→ YOUR INSTRUCTIONS: Retype word for word the lines of the data below, from the first to the one bearing "left hip: (896, 480)", with that one included.

○ ○ ○ ○

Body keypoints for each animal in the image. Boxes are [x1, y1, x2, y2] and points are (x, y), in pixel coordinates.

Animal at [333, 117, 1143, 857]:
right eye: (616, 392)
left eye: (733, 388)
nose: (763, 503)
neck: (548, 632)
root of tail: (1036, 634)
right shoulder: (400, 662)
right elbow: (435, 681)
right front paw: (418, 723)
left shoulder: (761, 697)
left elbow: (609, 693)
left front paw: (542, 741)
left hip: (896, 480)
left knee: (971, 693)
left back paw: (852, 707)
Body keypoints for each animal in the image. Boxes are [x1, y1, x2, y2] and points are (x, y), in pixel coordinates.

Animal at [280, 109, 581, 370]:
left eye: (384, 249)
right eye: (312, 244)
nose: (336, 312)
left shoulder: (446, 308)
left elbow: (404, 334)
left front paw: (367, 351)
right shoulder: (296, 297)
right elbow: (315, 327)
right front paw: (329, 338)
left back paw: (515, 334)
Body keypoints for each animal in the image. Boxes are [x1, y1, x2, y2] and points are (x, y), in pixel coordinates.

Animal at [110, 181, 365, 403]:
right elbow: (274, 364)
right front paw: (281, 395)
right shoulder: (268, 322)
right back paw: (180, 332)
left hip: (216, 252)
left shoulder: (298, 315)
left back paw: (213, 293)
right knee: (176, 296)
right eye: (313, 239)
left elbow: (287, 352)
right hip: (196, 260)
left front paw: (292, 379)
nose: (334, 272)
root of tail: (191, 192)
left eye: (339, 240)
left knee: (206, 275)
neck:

○ ○ ○ ○

→ ANSWER SECTION:
Body keypoints for each animal in the image. Boxes are [x1, y1, x2, y2] and points are (x, y), in pixel coordinates.

Animal at [333, 117, 1143, 857]:
right eye: (616, 392)
left eye: (733, 388)
nose: (763, 503)
neck: (548, 632)
root of tail: (1036, 634)
right shoulder: (400, 662)
right elbow: (435, 681)
right front paw: (418, 723)
left shoulder: (761, 697)
left elbow: (609, 693)
left front paw: (542, 741)
left hip: (896, 480)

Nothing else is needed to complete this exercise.